Michael D Higgins (Lab, Dublin W) described his vision of a social floor, a threshold below which no citizen would be allowed to fall.  Amartya Sen, the Nobel laureate in economics, claimed that the test of citizenship was the ability to participate in society without shame.  The minimum wage was about the right of people to go about the ordinary things one should be able to do in a free and decent society, be that in education, health or housing.  Those who were cutting the minimum wage were visiting poverty on earners and their children.  Most of those on the minimum wage were women in the hospitality or retail sector.  Many of them were migrants, people who had been humiliated enough already or working in the grey and dark areas of the home-care industry.  There was a myth that the minimum wage was stopping Ireland coming out from recovery.  How dare the government made such an assertion? he asked.  As someone who had dealt with social statistics all his life, he had not seen one jot of evidence to sustain such a claim.  As the economy recovered, one test must be to examine how much more inclusion could be made possible.

For the government, the Minister of State at the Department of the Taoiseach, Dara Calleary, described work as the best route out poverty and prevented people from falling back into poverty in the future.  The fact was that where a minimum wage was imposed at an excessively high level relative to the specific circumstances of the economy, unemployment would be higher than it should be.
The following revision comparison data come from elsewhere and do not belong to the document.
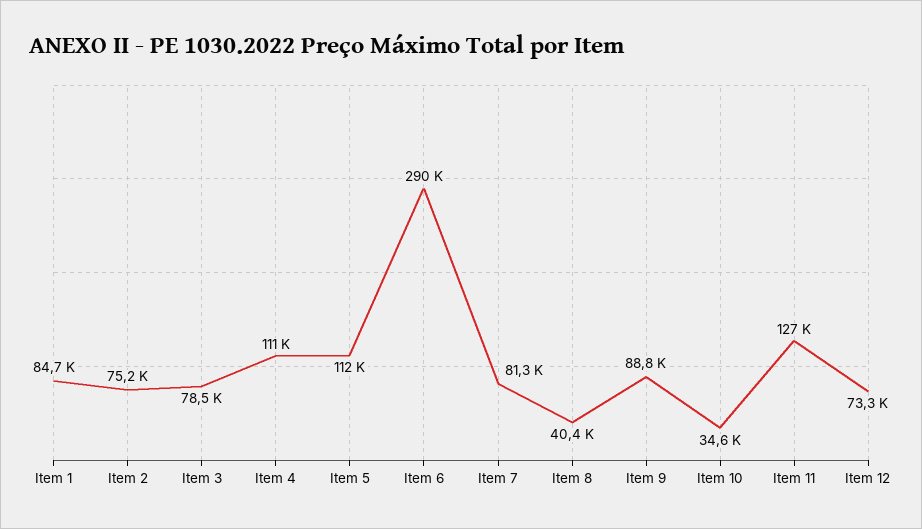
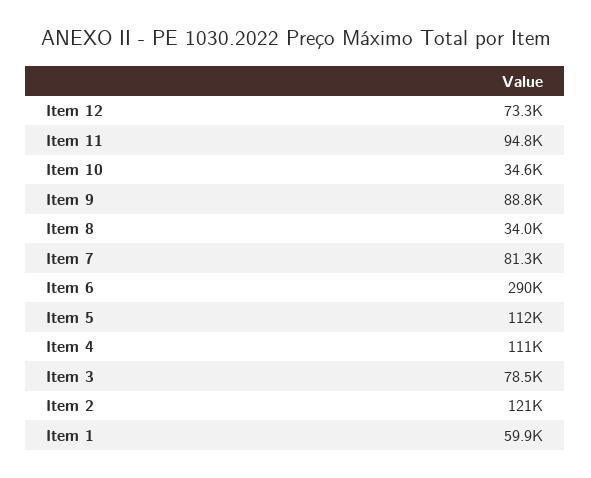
  {
-   "Item 1": 84700,
+   "Item 1": 59900,
-   "Item 2": 75200,
+   "Item 2": 121000,
    "Item 3": 78500,
    "Item 4": 111000,
    "Item 5": 112000,
    "Item 6": 290000,
    "Item 7": 81300,
-   "Item 8": 40400,
+   "Item 8": 34000,
    "Item 9": 88800,
    "Item 10": 34600,
-   "Item 11": 127000,
+   "Item 11": 94800,
    "Item 12": 73300
  }

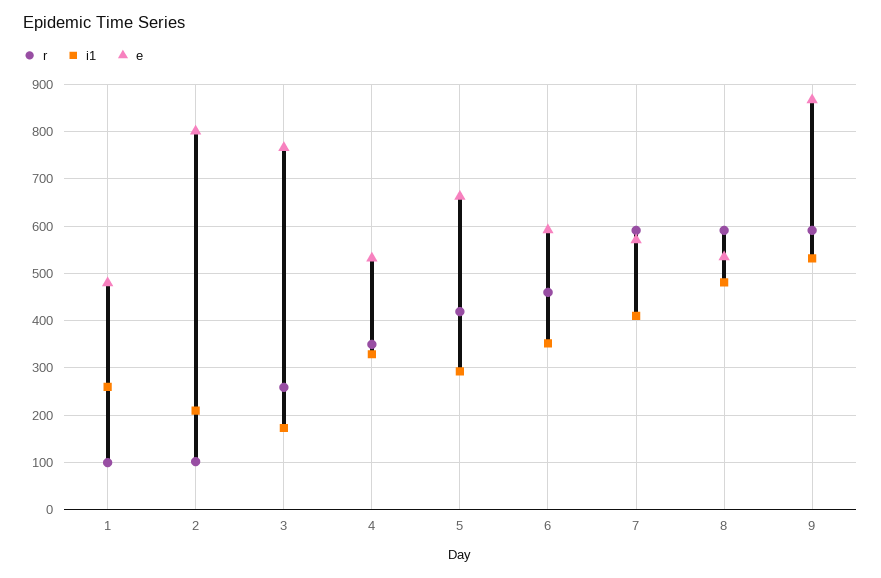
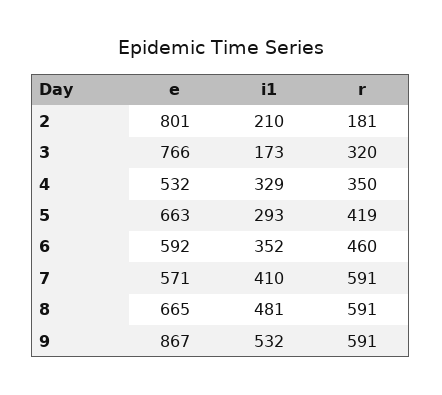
  {
    "r": {
-     "1": 100,
-     "2": 100,
+     "2": 181,
-     "3": 260,
+     "3": 320,
      "4": 350,
      "5": 419,
      "6": 460,
      "7": 591,
      "8": 591,
      "9": 591
    },
    "i1": {
-     "1": 260,
      "2": 210,
      "3": 173,
      "4": 329,
      "5": 293,
      "6": 352,
      "7": 410,
      "8": 481,
      "9": 532
    },
    "e": {
-     "1": 480,
      "2": 801,
      "3": 766,
      "4": 532,
      "5": 663,
      "6": 592,
      "7": 571,
-     "8": 540,
+     "8": 665,
      "9": 867
    }
  }

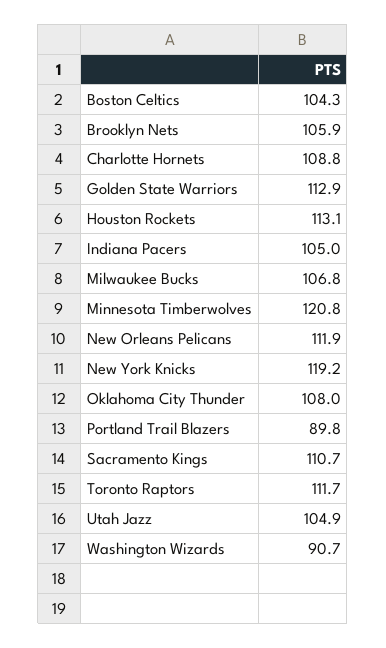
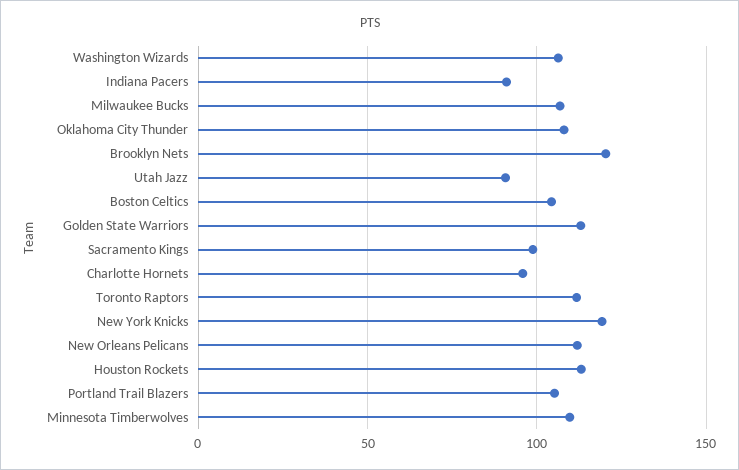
  {
    "Boston Celtics": 104.3,
-   "Brooklyn Nets": 105.9,
+   "Brooklyn Nets": 120,
-   "Charlotte Hornets": 108.8,
+   "Charlotte Hornets": 95,
    "Golden State Warriors": 112.9,
    "Houston Rockets": 113.1,
-   "Indiana Pacers": 105,
+   "Indiana Pacers": 90,
    "Milwaukee Bucks": 106.8,
-   "Minnesota Timberwolves": 120.8,
+   "Minnesota Timberwolves": 110,
    "New Orleans Pelicans": 111.9,
    "New York Knicks": 119.2,
    "Oklahoma City Thunder": 108,
-   "Portland Trail Blazers": 89.8,
+   "Portland Trail Blazers": 105,
-   "Sacramento Kings": 110.7,
+   "Sacramento Kings": 100,
    "Toronto Raptors": 111.7,
-   "Utah Jazz": 104.9,
+   "Utah Jazz": 90,
-   "Washington Wizards": 90.7
+   "Washington Wizards": 105
  }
This was especially the case for younger people, who could be denied the opportunity to work by an excessive national minimum wage.  Paul Gogarty (GP, Dublin MW) contrasted Ireland’s situation as a member of the eurozone with other countries that were not, like Iceland and Argentina.  In Argentina, the number below the poverty line increased from 30% to 50% from 2001-2004 and the country went through massive austerity.  Our standard of living was gradually being reduced to a realistic level and it was a soft landing.